> **WORK TO COMPLETE**:
Locate every line in the material below that has the word "events". Copy each of those lines.

> **PROVIDED INFORMATION**:
☆ ☆ ☆ ☆
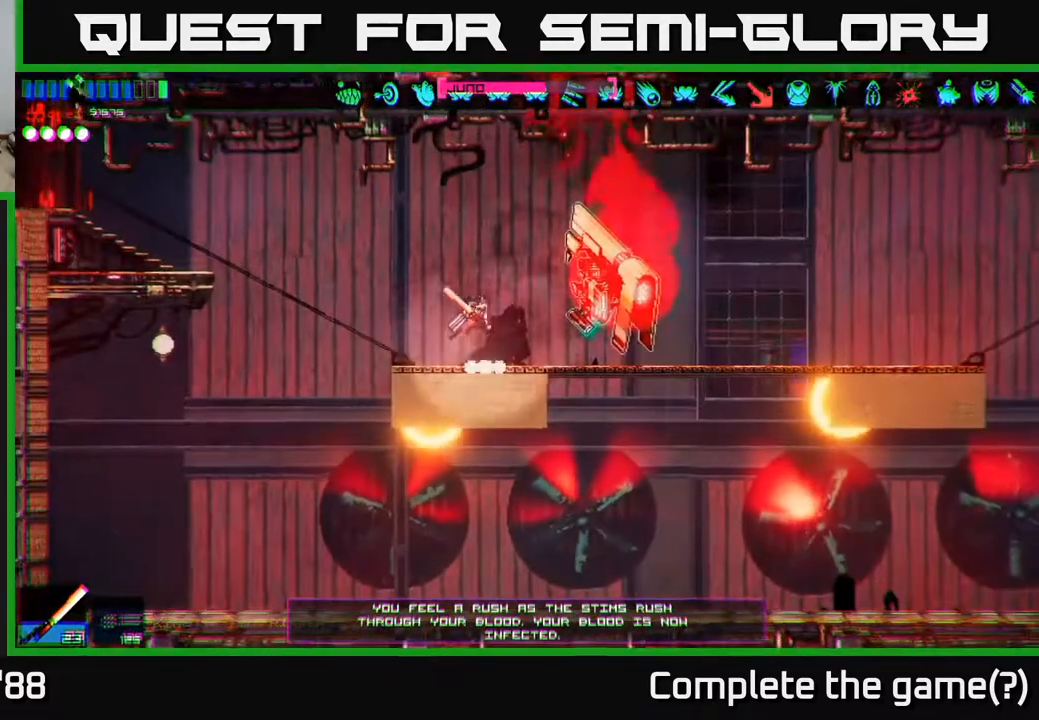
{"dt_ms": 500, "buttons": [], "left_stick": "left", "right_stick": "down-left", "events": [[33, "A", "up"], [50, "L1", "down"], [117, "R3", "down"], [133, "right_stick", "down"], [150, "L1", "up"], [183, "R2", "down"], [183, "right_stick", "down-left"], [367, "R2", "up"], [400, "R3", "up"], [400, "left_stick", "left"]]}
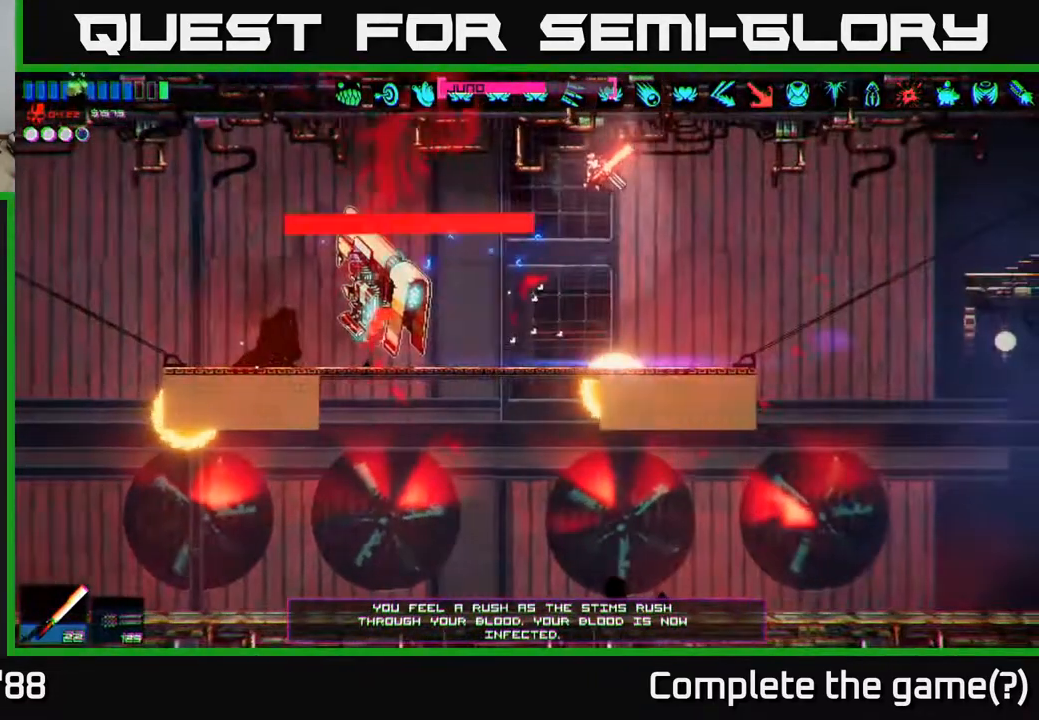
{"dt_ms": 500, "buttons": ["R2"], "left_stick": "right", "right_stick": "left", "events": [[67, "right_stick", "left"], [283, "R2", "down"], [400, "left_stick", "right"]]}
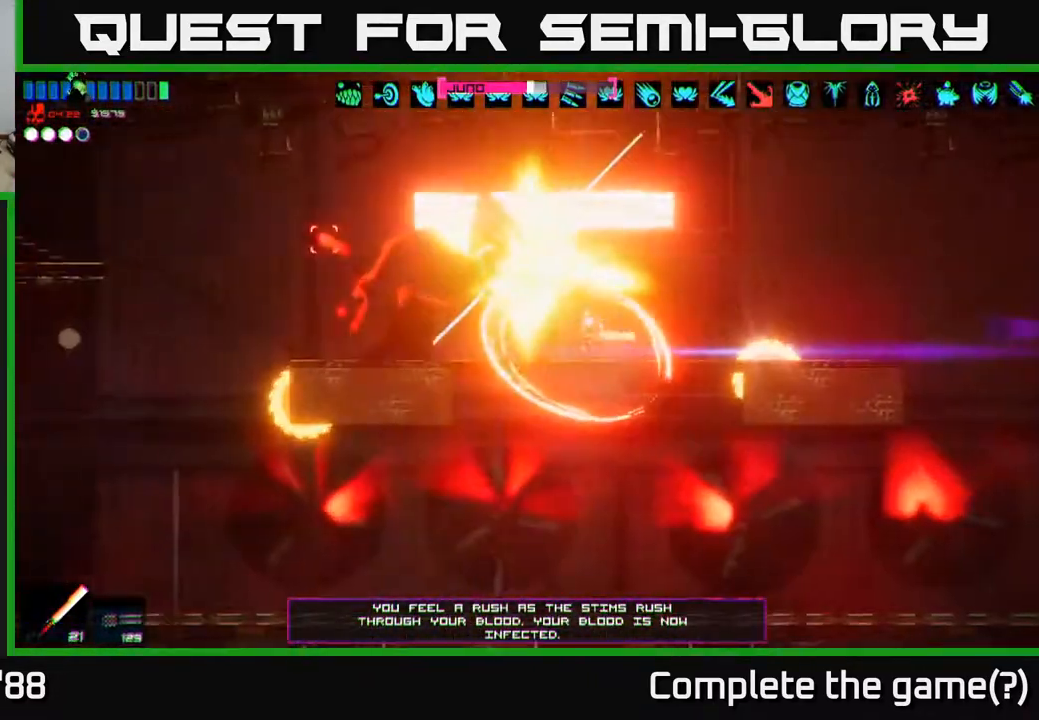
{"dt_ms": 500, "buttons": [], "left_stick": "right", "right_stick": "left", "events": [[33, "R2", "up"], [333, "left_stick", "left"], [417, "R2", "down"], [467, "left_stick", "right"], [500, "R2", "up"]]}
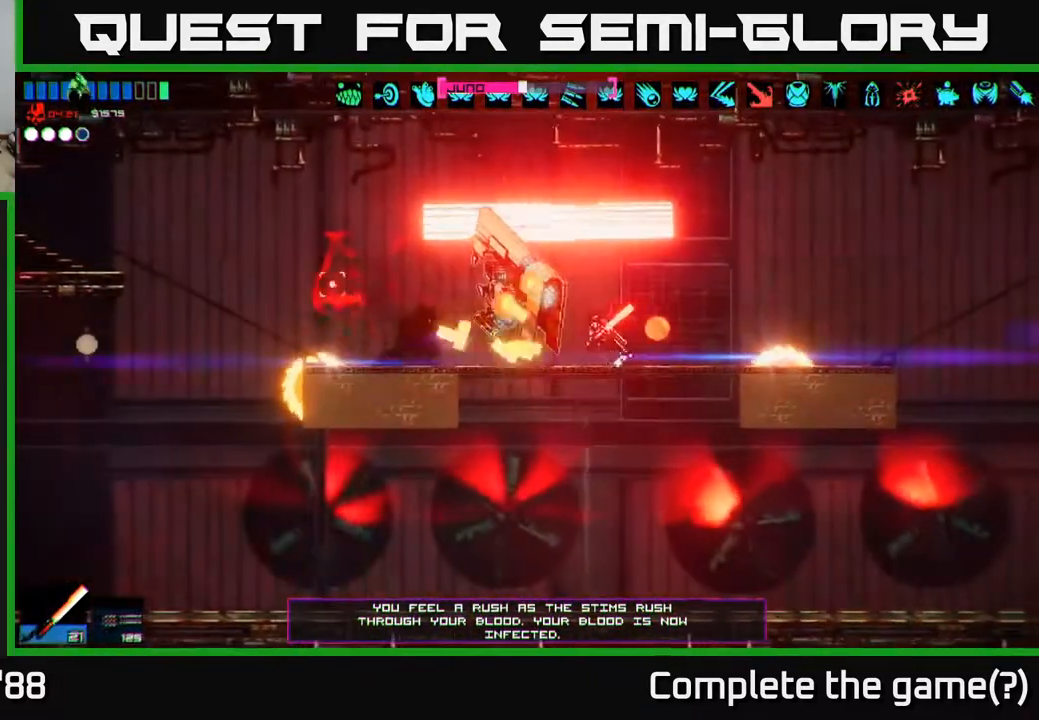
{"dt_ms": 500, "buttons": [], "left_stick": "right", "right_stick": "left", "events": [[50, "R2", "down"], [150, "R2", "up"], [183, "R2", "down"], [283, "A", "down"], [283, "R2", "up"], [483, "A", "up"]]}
☆ ☆ ☆ ☆
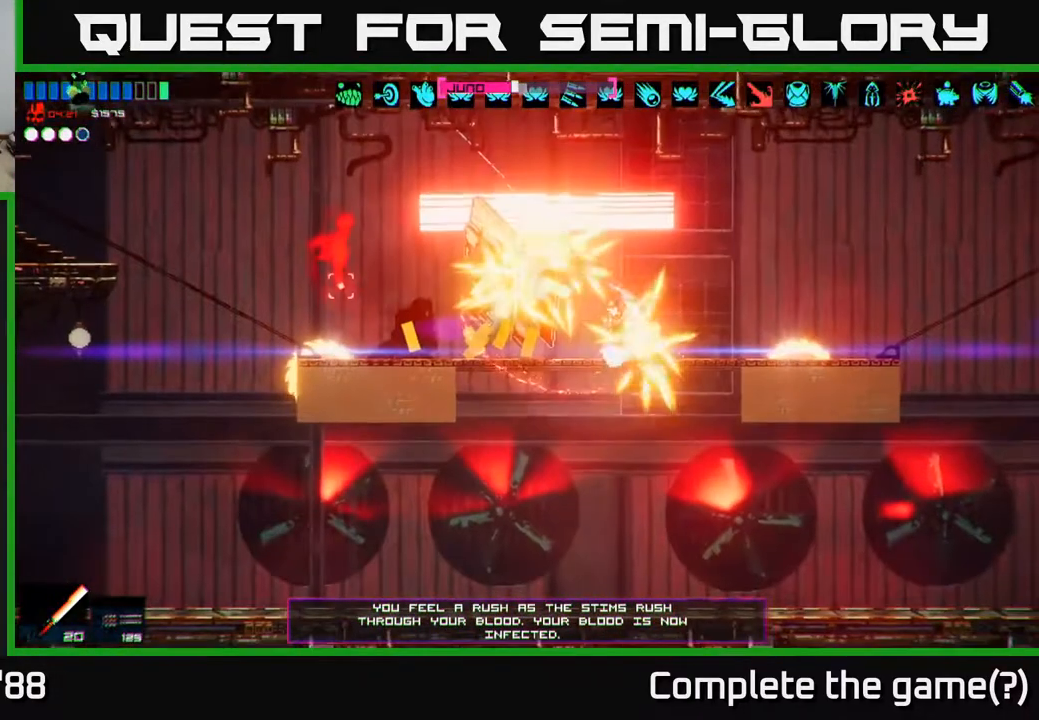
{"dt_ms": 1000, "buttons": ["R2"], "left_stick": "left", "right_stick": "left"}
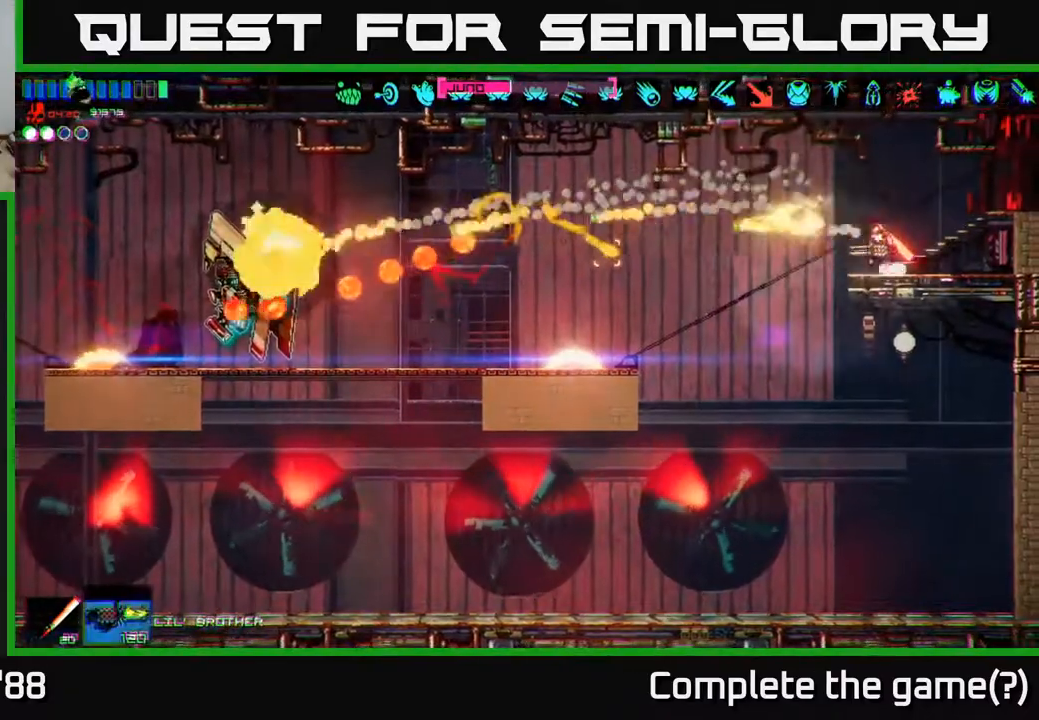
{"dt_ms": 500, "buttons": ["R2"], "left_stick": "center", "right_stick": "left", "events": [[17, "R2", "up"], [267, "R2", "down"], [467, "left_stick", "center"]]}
☆ ☆ ☆ ☆
> **SOLVED EXERCISE**:
{"dt_ms": 500, "buttons": [], "left_stick": "left", "right_stick": "down-left", "events": [[33, "A", "up"], [50, "L1", "down"], [117, "R3", "down"], [133, "right_stick", "down"], [150, "L1", "up"], [183, "R2", "down"], [183, "right_stick", "down-left"], [367, "R2", "up"], [400, "R3", "up"], [400, "left_stick", "left"]]}
{"dt_ms": 500, "buttons": ["R2"], "left_stick": "right", "right_stick": "left", "events": [[67, "right_stick", "left"], [283, "R2", "down"], [400, "left_stick", "right"]]}
{"dt_ms": 500, "buttons": [], "left_stick": "right", "right_stick": "left", "events": [[33, "R2", "up"], [333, "left_stick", "left"], [417, "R2", "down"], [467, "left_stick", "right"], [500, "R2", "up"]]}
{"dt_ms": 500, "buttons": [], "left_stick": "right", "right_stick": "left", "events": [[50, "R2", "down"], [150, "R2", "up"], [183, "R2", "down"], [283, "A", "down"], [283, "R2", "up"], [483, "A", "up"]]}
{"dt_ms": 500, "buttons": ["R2"], "left_stick": "center", "right_stick": "left", "events": [[17, "R2", "up"], [267, "R2", "down"], [467, "left_stick", "center"]]}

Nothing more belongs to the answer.